Edge computing has the potential to bring the networked world closer to home. And forecasts indicate that it will dominate the network environment in the near future.
As the internet continues its ongoing expansion, an increasing share of its activity will take place at the Edge. Research firm Gartner predicts that more than 50% of enterprise-generated data will be created and processed there.
Tech behemoths such as Google, Microsoft and Amazon are already encroaching on what has traditionally been telecommunications turf. Multiple initiatives have made headlines — Google Global Mobile Edge Cloud, Amazon Wavelength, Microsoft Azure Edge Zones — and sobering reading for telco operators across the world.
Simply put, tech newcomers are taking aim at telecom stomping grounds.
When it comes to this showdown however Telcos should know that they have a gun in the proverbial knife fight. 5G and Edge Computing will require data-handling facilities like none other, and only telecom operators have the network infrastructure to cope with that type of strain.
The Devil’s in the Data
The crucial fact about a 5G world is the sheer quantity of data it will face.
Edge computing will have to deal with an enormous amount of digital information, coming in varying sizes and relying on super-fast connectivity. What this means is companies in charge of the Edge will need the significant infrastructure and resources to deal with it.

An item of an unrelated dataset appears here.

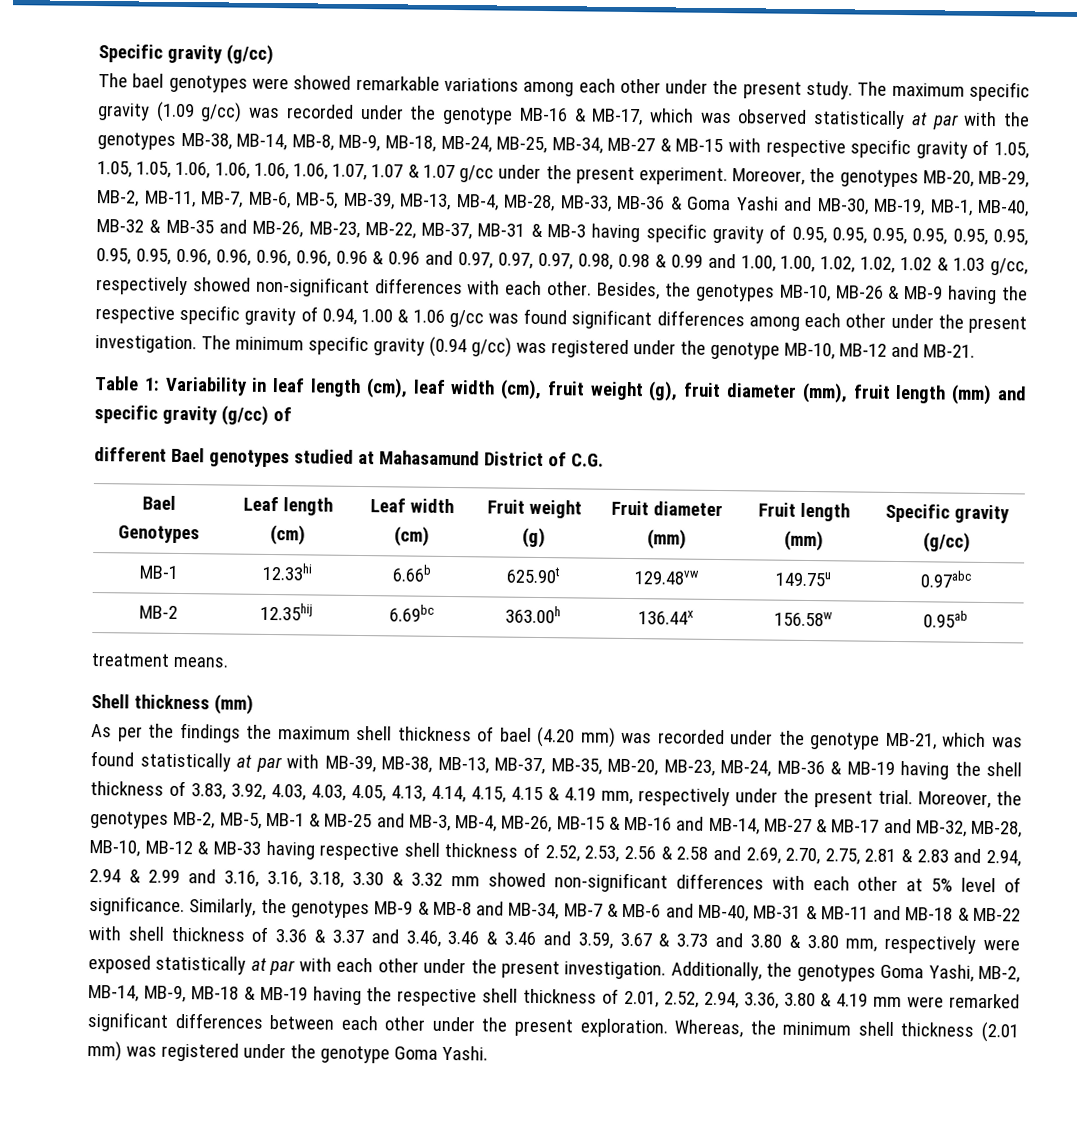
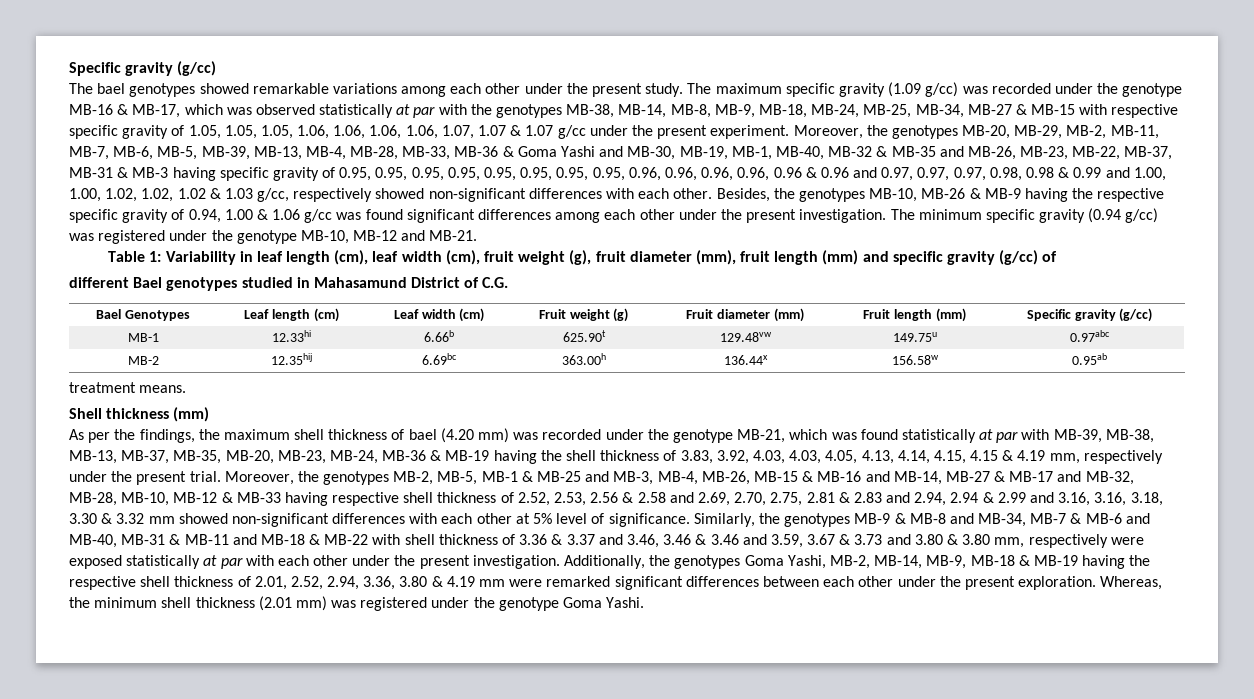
[251,77,289,90] were -> (196, 90) none
[357,450,375,465] at -> [296,277,310,288] in
[179,722,241,743] findings -> [139,429,195,443] findings,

Take, for example, self-driving cars, which are predicted to make tremendous demands on data. According to Intel, an autonomous car will create 4TB of data in about 90 minutes of driving. For some perspective, this is equivalent to the amount of data that 3,000 human internet users generate in a single day. This has staggering implications: in an hour and a half of driving, one million autonomous cars will match the data use of 3 billion internet users. For each car to work, enormous quantities of data will need handling quickly, securely and efficiently.
Why Telcos are in the Driver’s Seat
The good news for Telcos is that they are uniquely suited to manage this data explosion. Thanks to an existing network infrastructure, telecommunications companies can meet the oncoming data demand far better at this stage than any newcomer. They have a major early advantage but must exploit this quickly if they wish to own the Edge in the long term.
Telecom operators have the upper hand when it comes to delivering deterministic low latency connectivity under 20ms, in my opinion the base level for real-time applications such as cloud gaming, autonomous cars and drones. Real-time applications rely on a communication path free from jitter (delay variance), packet loss, congestion and deterministic routing. Telecom operators can uniquely oversee the end-to-end communication path to ensure deterministic connectivity. As it stands, it is pretty much impossible to meet the 20ms latency requirement if it is attempted from a data centre outside of the telecom operator’s core. As soon as the application traffic leaves the telecom operator’s core network, it forfeits integrity, manageability and control.
Current Content Delivery Networks (or CDNs) are not optimized for processing large amounts of data received from users and their devices. What’s needed is a new type of inverted Edge CDN solution that can receive large amounts of data from end users and devices whilst having the processing clout to perform computations at the Edge. Telecom operators have the infrastructure, know-how and operational capabilities to deliver the new Edge CDN solutions and sustain the data between the cloud and users.
Leading the Next Major Evolution in Connectivity
Edge computing is the internet’s next kingmaker. ABI Research estimates that the penetration of edge servers in telco infrastructure represents a US$54 billion opportunity by 2024.
Whoever owns the Edge will guard the gates to online power. Webscalers already know it. That’s why efforts to capture this territory are already underway: Amazon’s Wavelength project; Google’s Global Mobile Edge Cloud (GMEC) strategy; Microsoft’s Azure Edge Zone, are just a few examples of the strategic moves being made towards Edge solutions.
Telecom operators should see this as an unmissable opportunity. Safeguarding their position will rely on driving beyond incomers through making solid technological strides. Fail this, hesitate to take advantage of their strong positioning in these early stages and they risk being cut out of the next major evolution in connectivity.